#### [WHAT THE EXERCISE ASKS]
Summarize the article about Pandit Deendayal Upadhyaya below in two sentences.

#### [ARTICLE]
Pandit Deendayal Upadhyaya: political philosopher rooted in Bharatiya culture

Pandit Deendayal Upadhyaya is one of the rare politicians and thinkers rooted in Bharatiya culture. He was one of the leading figures of Bharatiya Jan Sangh, the precursor of today’s Bharatiya Janata Party (BJP).

Pandit Deendayal Upadhyaya’s biography

He was born on September 25, 1916, in Chandrabhan village located 26 kilometres away from the Mathura District headquarters. His father Shri Bhagwati Prasad was a famous astrologer who was an assistant station master at Jalesar and his mother Shrimati Rampyari was a pious and religious woman. He was brought up by his maternal uncle after Pandit Deendayal lost his parents at a young age.

Deendayal lost his father at the tender age of three and his mother when he was barely seven. He was shifted to his maternal grandfather, Chuni Lal Shukla who worked as station master at Dhankia, Rajasthan. His maternal grandfather passed away when he was ten years old and later his younger brother Shivdayal also passed away due to grave illness and consequently his maternal grandmother also passed away.

Despite these personal tragedies, Deendayal excelled in academics. He stood first in his tenth Ajmer board and secured distinction in every subject for which he was awarded the gold medal. Maharaja Kalyan Singh of Sikar gave him a scholarship. He pursued his intermediate from Pilani where he again received the gold medal and Ghanshyam Das Birla gave him a scholarship.

Extracted records:
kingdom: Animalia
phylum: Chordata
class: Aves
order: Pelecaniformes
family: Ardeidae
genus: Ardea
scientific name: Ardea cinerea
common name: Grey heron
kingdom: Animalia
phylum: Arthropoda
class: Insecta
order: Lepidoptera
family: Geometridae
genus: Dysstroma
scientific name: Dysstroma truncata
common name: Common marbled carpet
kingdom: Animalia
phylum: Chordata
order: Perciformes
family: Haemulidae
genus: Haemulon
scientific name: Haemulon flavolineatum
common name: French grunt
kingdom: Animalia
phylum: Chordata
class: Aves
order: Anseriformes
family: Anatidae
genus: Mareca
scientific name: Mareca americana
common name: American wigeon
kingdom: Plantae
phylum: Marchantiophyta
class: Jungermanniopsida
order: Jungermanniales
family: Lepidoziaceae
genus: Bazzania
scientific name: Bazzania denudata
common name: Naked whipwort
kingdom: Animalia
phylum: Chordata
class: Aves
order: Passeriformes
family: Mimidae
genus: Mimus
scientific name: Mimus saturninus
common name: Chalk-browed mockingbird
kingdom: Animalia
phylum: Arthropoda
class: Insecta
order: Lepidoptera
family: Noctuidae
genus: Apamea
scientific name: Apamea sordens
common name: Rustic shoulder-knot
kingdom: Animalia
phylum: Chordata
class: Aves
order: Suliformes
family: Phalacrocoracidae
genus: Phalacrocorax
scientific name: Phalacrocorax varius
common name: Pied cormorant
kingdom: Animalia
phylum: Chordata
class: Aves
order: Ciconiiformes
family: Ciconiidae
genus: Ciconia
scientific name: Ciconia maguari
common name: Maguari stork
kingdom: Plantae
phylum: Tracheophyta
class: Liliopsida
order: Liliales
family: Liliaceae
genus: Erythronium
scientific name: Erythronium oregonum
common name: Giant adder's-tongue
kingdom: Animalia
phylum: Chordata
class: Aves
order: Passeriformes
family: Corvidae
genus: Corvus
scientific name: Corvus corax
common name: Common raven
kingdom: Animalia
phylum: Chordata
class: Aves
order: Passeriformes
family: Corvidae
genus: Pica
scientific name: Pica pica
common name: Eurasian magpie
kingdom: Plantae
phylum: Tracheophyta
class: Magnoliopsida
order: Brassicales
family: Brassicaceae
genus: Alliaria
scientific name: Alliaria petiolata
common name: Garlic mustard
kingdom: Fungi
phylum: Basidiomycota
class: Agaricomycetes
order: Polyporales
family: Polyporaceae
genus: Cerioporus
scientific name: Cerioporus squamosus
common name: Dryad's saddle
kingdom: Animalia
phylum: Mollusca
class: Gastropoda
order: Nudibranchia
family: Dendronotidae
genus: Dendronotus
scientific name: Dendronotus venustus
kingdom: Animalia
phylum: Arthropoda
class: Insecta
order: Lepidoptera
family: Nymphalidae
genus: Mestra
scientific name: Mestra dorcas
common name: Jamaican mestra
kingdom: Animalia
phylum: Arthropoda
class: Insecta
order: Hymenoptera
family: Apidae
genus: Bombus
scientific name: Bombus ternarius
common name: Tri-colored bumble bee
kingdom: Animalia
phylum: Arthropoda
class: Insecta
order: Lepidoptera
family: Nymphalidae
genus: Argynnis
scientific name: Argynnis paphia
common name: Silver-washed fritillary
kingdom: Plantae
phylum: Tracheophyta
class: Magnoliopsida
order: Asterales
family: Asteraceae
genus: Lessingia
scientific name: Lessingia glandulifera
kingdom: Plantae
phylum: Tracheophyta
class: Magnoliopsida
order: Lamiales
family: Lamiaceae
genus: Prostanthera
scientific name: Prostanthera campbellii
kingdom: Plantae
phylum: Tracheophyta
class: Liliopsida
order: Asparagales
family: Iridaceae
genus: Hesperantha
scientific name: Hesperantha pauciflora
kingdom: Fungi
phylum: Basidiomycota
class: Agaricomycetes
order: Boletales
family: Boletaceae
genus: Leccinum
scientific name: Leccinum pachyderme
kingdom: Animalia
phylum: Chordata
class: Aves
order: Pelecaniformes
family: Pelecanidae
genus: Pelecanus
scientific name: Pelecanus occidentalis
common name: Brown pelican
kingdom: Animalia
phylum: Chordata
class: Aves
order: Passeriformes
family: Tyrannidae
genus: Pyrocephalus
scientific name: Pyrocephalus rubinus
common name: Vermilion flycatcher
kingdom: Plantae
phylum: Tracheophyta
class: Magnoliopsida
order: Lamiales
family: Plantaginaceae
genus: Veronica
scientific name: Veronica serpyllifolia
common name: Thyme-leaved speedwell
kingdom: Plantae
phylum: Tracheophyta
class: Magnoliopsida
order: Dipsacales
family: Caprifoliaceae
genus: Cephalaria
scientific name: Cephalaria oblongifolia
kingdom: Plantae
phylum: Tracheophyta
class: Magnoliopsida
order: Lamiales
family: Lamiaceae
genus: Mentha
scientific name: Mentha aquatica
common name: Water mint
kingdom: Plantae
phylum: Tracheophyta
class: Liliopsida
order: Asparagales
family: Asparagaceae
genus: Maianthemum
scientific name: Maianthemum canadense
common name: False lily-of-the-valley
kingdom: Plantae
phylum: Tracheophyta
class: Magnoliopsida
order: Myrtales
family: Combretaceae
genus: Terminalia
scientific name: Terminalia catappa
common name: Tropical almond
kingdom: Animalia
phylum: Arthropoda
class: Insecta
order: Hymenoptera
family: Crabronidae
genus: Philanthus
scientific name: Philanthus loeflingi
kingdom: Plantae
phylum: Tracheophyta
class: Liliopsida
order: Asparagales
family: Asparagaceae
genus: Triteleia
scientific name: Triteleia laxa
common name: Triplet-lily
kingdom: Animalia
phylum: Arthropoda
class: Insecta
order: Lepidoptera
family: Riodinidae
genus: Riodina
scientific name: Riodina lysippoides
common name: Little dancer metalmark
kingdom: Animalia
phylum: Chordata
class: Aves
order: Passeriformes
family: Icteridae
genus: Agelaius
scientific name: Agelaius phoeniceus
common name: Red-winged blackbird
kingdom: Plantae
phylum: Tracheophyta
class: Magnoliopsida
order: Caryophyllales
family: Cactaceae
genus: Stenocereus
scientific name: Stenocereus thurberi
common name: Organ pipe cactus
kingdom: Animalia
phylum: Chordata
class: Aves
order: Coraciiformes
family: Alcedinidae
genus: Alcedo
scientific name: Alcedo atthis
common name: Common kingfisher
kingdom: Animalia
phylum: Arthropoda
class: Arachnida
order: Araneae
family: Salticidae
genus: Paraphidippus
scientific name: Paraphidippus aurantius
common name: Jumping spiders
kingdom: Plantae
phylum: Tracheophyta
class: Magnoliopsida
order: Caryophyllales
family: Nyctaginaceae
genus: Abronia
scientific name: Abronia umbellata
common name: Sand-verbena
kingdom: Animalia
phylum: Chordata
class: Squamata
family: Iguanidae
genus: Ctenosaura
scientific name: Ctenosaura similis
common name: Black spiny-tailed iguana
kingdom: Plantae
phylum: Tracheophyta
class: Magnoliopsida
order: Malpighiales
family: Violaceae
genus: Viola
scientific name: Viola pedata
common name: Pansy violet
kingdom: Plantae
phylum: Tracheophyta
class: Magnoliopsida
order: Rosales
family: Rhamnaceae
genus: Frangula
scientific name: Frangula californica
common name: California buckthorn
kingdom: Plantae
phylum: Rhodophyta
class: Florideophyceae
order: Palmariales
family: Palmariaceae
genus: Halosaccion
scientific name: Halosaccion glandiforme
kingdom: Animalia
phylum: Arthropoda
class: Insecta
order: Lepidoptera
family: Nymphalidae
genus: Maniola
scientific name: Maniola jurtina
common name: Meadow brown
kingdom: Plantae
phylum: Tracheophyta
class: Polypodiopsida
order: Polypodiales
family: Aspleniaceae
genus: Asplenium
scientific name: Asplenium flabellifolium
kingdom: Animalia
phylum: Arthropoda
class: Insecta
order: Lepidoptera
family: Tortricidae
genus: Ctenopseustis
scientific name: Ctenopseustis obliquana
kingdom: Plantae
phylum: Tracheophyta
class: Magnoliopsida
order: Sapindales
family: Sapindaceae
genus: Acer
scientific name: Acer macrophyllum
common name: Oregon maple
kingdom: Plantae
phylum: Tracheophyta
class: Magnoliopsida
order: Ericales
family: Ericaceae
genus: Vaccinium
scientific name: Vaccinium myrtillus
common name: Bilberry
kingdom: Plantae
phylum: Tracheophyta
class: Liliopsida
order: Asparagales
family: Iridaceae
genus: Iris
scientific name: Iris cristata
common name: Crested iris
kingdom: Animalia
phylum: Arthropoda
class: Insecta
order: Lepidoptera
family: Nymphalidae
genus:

#### [OUTPUT BELOW]
Pandit Deendayal Upadhyaya, a politician and thinker rooted in Bharatiya culture, was one of the leading figures of Bharatiya Jan Sangh, the precursor of the BJP, and was born on September 25, 1916, in Chandrabhan village. He lost his father at three and his mother at seven, yet he excelled in academics, winning gold medals in his tenth Ajmer board and his intermediate from Pilani, along with scholarships from Maharaja Kalyan Singh of Sikar and Ghanshyam Das Birla.